The Plaintiff then filed a Complaint on January 14, 2025. The Defendant responded with Preliminary Objections seeking to dismiss the action due to the statute of limitations.

In his Opinion, Judge Zulick provided a detailed review of the law of the statute of limitations and the law regarding proper and prompt service of original process.

The Court noted that the Plaintiff had filed a Writ of Summons on the day that the statute of limitations were set to expire on the end of that day. Looking at the record before it, the Court found that date Plaintiff had failed to demonstrate that a good faith effort was made to complete service.

Plaintiff’s counsel pointed to the fact that he was out of the office for a period of time during 2024 due to medical issues and he also sited an error made by his office staff who thought that the Sheriff’s Affidavit filed on December 28, 2023 showed that service had been completed.

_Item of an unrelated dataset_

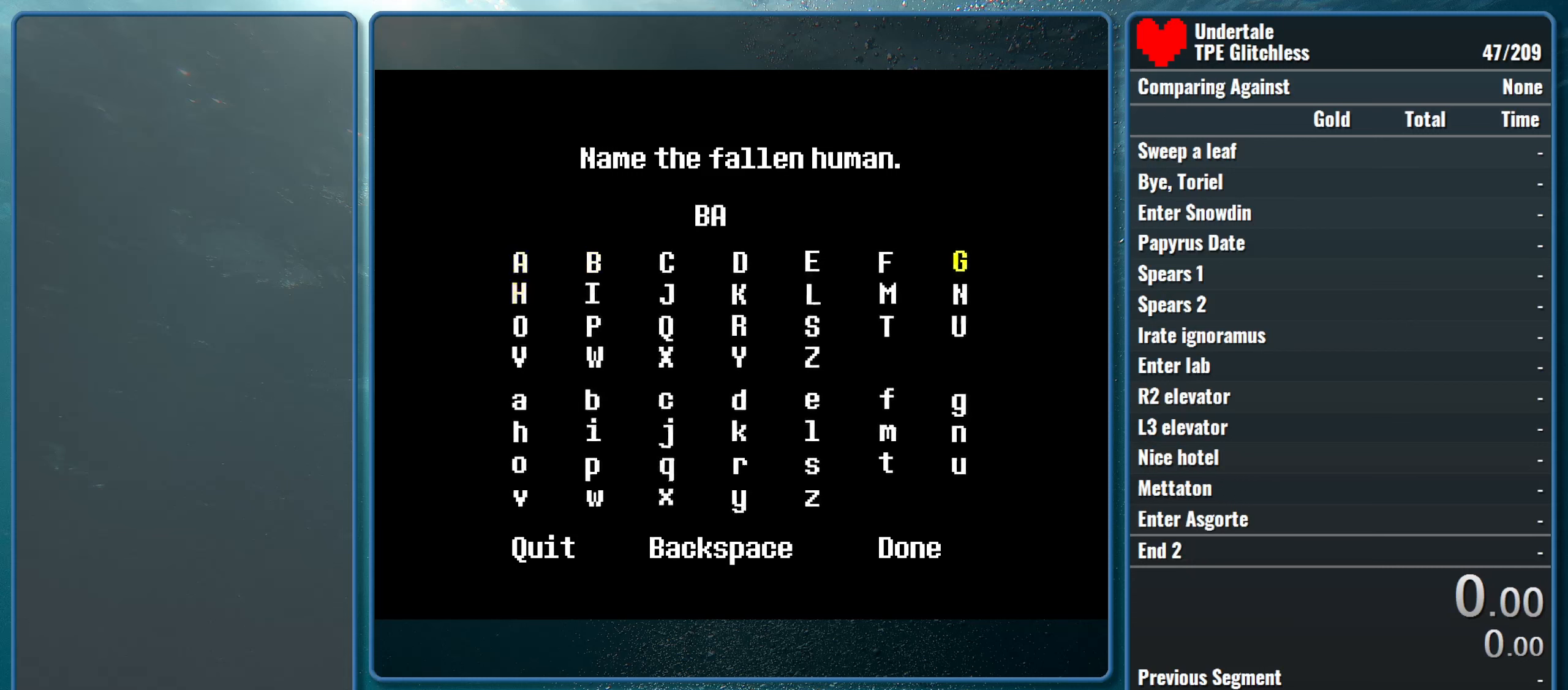
{"keys": ["right"], "events": [[33, "down", "up"], [133, "left", "up"], [200, "left", "down"], [266, "left", "up"], [500, "right", "down"]]}
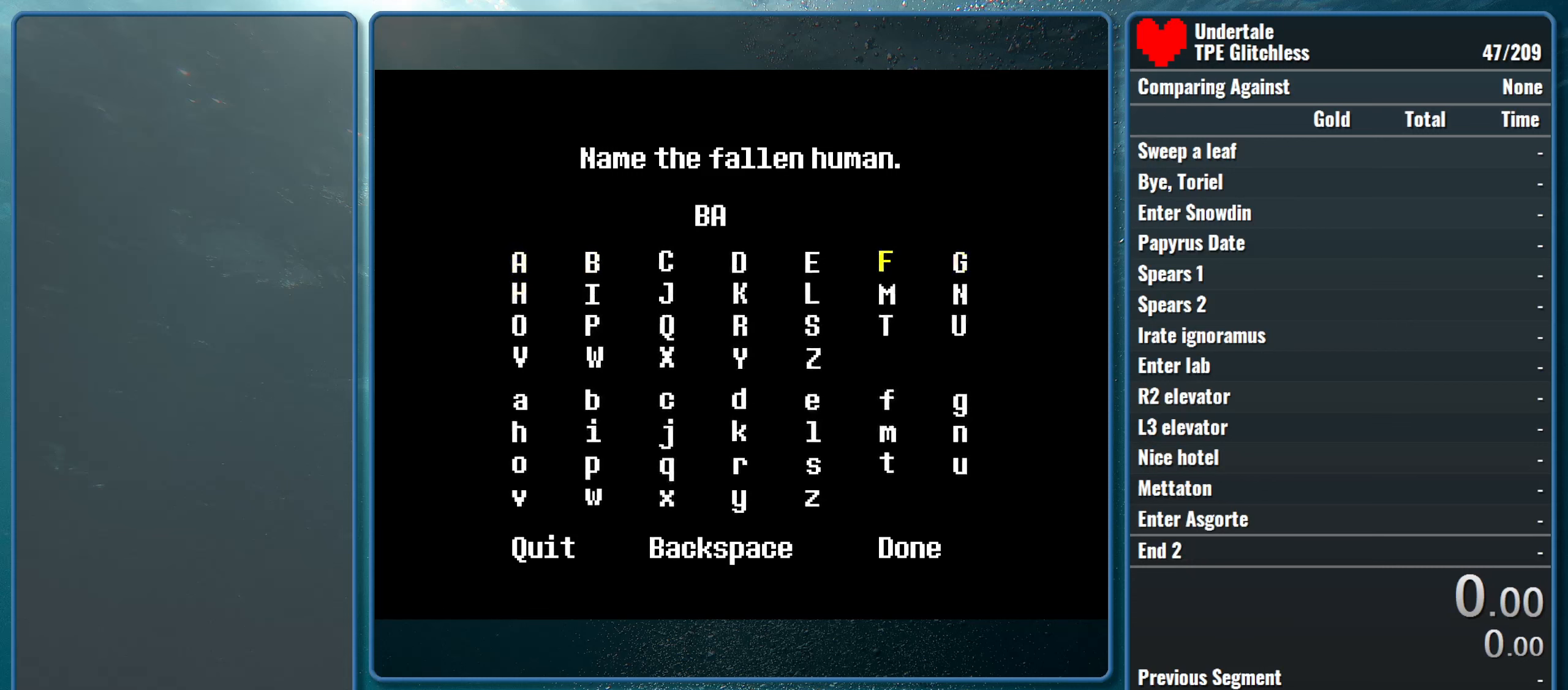
{"keys": [], "events": [[100, "right", "up"], [200, "z", "down"], [333, "z", "up"], [366, "left", "down"], [466, "left", "up"]]}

The Court noted that, despite these statements, the Plaintiff was put on notice by the Court’s Case Management Order of May 8, 2024 which specifically advised that service was not complete. That Order also directed the Plaintiff to complete service or file a Motion for Special Service by August 6, 2024. According to the Opinion, the Plaintiff did not comply with those Orders and, as such, the Court found that the Plaintiff failed to prove that the Plaintiff acted diligently in attempting to complete service on the Defendant with notice of the lawsuit.

Consequently, the Court ruled that the case must be dismissed due to the bar of the statute of limitations.